练习题目 =
• A. 在这篇SError分析文章中,错误码(ESR寄存器内容)是多少?
• B. 请从这篇SError分析文章的最后一句之后接着写出后续内容。

文本节选 =
#####

闲话

前面介绍了Arm64环境中的System Error,这篇文章讲一下我遇到的具体的SError及相关分析。

问题现象

这次故障出现在用户态,出现时的打印如下:

[ 1259.654597] Bad mode in Error handler detected, code 0xbf000002 -- SError
[ 1259.661357] CPU: 12 PID: 2293 Comm: mate-settings-d Not tainted 4.1.15-1.el7.aarch64 #2
[ 1259.669320] Hardware name: xxxx
[ 1259.675209] task: ffffffc8c9bd1700 ti: ffffffc8c9e4c000 task.ti: ffffffc8c9e4c000
[ 1259.682665] PC is at 0x7f9c51abd8
[ 1259.685961] LR is at 0x7f942f9828
[ 1259.689259] pc : [<0000007f9c51abd8>] lr : [<0000007f942f9828>] pstate: 80000000
[ 1259.696616] sp : ffffffc8c9e4fff0
[ 1259.699913] x29: 0000007fc5ef6be0 x28: 0000000000000000
[ 1259.705220] x27: 0000007f8dfc92c0 x26: 0000007f8de63000
[ 1259.710525] x25: 0000007f8de47e48 x24: 0000007f8de47e40
[ 1259.715832] x23: 0000007fc5ef6d60 x22: 0000007f7b7ff000
[ 1259.721137] x21: 0000000004001027 x20: 0000007f94344000
[ 1259.726441] x19: 0000000013e20a10 x18: 0000000000000004
[ 1259.731746] x17: 0000007f9c51abd0 x16: 0000007f943448c8
[ 1259.737050] x15: 0000000000000028 x14: 0000000000000000
[ 1259.742355] x13: 0000000000000004 x12: 0000000000000010
[ 1259.747659] x11: 0101010101010101 x10: 0000000013f52280
[ 1259.752965] x9 : 0000007f9c5c1570 x8 : 00000000000000d7
[ 1259.758269] x7 : 0000007fc5ef6b78 x6 : 0000000000000000
[ 1259.763574] x5 : 0000000000000000 x4 : 0000000000000001
[ 1259.768878] x3 : 0000007f9c5bf120 x2 : 0000000000020000
[ 1259.774184] x1 : 0000000004001000 x0 : 0000000000000000

分析

分析错误打印: Bad mode in Error handler detected, code 0xbf000002 – SError

可以知道,发生了SError(也就是System Error异常),错误码(ESR寄存器内容)为:0xbf000002

具体分析错误码:

  • 前六位bit[31:26]为101111,对应具体的异常类型,查看ArmV8手册:

    101111 SError interrupt

    即系统异常中断。与打印一致。

#####

所附列表 =
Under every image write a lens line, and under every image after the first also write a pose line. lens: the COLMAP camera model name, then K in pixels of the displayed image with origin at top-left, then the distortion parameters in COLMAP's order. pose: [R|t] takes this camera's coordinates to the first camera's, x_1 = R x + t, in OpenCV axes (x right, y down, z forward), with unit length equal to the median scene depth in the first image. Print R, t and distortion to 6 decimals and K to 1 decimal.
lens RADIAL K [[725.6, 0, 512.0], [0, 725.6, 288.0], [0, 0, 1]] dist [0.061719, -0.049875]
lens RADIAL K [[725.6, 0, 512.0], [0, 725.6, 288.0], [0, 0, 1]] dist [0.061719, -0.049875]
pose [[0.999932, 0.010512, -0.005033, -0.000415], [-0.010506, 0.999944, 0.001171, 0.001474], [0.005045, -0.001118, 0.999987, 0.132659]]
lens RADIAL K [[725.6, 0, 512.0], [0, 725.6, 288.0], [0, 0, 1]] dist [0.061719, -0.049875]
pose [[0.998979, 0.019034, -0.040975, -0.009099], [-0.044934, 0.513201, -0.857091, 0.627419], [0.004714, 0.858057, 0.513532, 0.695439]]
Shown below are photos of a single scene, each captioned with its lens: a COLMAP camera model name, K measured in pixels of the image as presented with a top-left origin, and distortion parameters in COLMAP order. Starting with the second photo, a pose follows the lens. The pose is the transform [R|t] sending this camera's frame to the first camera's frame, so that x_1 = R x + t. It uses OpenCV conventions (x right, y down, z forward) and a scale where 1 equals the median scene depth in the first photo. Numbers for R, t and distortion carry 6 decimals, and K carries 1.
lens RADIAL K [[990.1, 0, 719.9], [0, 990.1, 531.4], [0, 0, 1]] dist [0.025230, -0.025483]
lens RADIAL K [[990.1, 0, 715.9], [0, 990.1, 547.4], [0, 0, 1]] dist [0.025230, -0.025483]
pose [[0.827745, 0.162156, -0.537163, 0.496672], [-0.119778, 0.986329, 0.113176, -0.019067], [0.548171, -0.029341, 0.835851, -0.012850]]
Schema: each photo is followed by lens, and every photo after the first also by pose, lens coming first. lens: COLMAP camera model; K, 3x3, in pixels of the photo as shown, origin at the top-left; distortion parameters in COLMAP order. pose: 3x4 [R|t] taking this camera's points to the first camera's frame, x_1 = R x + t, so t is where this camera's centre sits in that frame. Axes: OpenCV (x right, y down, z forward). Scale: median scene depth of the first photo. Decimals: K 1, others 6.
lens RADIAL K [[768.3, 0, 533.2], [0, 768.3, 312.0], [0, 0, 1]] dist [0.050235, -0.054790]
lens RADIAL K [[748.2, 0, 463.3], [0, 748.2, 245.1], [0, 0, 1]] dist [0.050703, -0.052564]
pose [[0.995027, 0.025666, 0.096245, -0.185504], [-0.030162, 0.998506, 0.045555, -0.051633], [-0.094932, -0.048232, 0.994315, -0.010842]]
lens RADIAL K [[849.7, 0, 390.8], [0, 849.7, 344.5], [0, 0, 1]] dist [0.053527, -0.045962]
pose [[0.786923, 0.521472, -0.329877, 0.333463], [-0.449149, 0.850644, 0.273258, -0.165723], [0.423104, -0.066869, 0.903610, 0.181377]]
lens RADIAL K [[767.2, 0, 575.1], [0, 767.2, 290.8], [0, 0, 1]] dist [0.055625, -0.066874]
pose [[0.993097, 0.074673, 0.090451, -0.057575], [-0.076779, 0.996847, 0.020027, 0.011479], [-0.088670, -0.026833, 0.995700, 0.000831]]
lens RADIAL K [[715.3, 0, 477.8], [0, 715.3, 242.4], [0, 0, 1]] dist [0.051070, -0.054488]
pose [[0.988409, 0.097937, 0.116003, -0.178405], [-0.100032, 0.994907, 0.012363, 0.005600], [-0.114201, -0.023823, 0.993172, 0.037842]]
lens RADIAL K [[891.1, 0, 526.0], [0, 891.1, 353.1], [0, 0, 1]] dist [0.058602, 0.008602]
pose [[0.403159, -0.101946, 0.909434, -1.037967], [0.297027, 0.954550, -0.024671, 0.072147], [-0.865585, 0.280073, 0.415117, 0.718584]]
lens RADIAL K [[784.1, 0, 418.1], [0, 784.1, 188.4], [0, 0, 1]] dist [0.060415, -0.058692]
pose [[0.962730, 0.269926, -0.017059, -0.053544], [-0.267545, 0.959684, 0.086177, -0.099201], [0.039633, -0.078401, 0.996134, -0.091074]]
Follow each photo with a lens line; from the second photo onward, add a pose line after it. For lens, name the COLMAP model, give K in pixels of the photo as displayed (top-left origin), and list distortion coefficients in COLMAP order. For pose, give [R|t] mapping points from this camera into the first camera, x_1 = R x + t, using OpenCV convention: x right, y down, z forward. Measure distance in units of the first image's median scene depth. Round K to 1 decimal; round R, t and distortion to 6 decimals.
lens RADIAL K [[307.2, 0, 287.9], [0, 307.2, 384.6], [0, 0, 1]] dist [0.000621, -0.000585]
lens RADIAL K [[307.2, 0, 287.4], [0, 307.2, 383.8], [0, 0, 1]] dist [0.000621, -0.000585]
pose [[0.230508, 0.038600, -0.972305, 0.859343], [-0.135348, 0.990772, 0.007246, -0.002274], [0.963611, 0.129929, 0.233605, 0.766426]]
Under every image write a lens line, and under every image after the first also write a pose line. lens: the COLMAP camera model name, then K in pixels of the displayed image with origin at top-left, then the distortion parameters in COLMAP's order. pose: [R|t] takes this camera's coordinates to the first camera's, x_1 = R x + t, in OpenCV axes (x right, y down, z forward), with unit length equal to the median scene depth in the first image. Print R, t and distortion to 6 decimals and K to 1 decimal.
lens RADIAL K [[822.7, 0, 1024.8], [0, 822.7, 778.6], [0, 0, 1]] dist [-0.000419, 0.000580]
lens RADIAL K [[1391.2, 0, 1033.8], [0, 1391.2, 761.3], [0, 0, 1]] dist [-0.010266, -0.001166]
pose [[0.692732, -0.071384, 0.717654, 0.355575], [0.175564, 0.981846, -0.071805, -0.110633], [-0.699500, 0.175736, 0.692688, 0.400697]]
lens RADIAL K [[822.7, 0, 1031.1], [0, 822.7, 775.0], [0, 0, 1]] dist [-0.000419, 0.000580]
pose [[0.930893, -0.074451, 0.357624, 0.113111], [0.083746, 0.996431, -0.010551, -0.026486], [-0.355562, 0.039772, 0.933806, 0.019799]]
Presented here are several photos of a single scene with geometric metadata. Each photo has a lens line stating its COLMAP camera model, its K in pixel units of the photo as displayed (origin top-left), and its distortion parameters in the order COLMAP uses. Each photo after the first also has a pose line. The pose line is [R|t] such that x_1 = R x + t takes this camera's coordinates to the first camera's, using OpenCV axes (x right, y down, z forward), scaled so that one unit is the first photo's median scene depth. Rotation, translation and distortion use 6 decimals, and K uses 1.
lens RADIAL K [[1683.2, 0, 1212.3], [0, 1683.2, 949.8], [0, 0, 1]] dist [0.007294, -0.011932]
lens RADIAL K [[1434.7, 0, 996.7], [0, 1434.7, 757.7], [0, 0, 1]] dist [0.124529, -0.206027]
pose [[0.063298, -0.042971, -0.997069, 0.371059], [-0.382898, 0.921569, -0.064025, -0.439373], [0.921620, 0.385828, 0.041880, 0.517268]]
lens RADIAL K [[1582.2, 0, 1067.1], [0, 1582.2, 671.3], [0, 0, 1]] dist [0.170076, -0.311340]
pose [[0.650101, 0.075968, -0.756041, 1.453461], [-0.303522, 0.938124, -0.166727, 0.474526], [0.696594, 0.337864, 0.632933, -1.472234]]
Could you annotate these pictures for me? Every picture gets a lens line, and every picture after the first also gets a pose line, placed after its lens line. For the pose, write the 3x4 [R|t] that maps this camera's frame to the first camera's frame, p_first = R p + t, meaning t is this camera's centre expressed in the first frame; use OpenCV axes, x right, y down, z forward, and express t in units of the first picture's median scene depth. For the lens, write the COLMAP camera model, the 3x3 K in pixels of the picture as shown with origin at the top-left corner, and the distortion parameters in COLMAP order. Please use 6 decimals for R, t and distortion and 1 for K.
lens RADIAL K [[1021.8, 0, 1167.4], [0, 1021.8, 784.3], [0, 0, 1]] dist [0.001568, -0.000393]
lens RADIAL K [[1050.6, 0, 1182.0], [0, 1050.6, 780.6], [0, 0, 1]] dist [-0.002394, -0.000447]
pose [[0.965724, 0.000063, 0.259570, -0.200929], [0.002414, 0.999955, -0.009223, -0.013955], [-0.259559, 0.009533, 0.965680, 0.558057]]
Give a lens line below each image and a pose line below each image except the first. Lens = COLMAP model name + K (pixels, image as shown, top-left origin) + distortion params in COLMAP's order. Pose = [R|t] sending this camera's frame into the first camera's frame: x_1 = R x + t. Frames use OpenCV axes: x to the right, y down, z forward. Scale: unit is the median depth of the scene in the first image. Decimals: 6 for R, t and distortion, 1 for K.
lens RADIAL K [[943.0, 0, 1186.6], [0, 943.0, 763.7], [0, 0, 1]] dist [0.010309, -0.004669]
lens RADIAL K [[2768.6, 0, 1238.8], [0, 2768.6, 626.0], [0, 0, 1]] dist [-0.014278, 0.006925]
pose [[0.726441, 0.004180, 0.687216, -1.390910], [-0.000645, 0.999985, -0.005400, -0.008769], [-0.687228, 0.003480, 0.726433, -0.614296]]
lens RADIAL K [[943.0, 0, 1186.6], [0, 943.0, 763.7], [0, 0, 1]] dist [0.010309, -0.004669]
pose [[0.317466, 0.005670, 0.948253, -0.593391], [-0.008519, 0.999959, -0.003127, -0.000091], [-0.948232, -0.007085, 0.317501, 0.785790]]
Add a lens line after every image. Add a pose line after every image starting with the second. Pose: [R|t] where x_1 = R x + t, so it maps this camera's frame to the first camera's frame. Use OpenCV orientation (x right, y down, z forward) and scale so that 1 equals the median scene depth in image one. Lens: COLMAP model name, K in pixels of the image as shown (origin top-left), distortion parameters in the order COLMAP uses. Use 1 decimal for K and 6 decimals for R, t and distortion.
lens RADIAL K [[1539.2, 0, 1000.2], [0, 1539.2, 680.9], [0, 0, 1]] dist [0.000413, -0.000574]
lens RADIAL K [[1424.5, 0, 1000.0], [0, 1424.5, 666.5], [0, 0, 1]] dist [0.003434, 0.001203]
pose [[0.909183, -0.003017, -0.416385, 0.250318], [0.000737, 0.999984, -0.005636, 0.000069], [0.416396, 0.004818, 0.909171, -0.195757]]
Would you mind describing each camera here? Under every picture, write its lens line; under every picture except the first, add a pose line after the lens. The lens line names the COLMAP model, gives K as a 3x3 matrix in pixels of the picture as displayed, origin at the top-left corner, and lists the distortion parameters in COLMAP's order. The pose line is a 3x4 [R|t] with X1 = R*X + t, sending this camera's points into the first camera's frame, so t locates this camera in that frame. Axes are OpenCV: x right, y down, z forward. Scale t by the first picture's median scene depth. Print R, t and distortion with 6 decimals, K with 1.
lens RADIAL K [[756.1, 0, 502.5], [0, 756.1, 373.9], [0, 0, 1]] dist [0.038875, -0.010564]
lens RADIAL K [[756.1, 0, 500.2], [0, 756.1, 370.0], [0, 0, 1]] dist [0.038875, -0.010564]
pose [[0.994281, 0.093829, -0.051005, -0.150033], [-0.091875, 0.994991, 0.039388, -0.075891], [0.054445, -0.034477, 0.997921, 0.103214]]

#####

练习答案 =
• A. 0xbf000002

• B.
再看看code后面bit的含义:

  • ISV, bit [24] Instruction syndrome valid. Indicates whether the rest of the syndrome information in this register is valid. 0 No valid instruction syndrome. ISS[23:0] are RES0. 1 ISS[23:0] hold a valid instruction syndrome.

    本code中,该位为1,说明bit[23:0]中存放了instruction syndrome(出错指令的具体信息)

  • IS, bits [23:0] IMPLEMENTATION DEFINED syndrome information that can be used to provide additional information about the SError interrupt. Only valid if bit[24] of this register is 1. If bit[24] is 0, this field is RES0.

    表示IMPLEMENTATION DEFINED(即各硬件厂商根据自己的实现定义)的异常信息,也就是说这部分信息需要具体的硬件厂商来翻译,或者需要根据具体的芯片手册来。我的环境中暂时无法确认。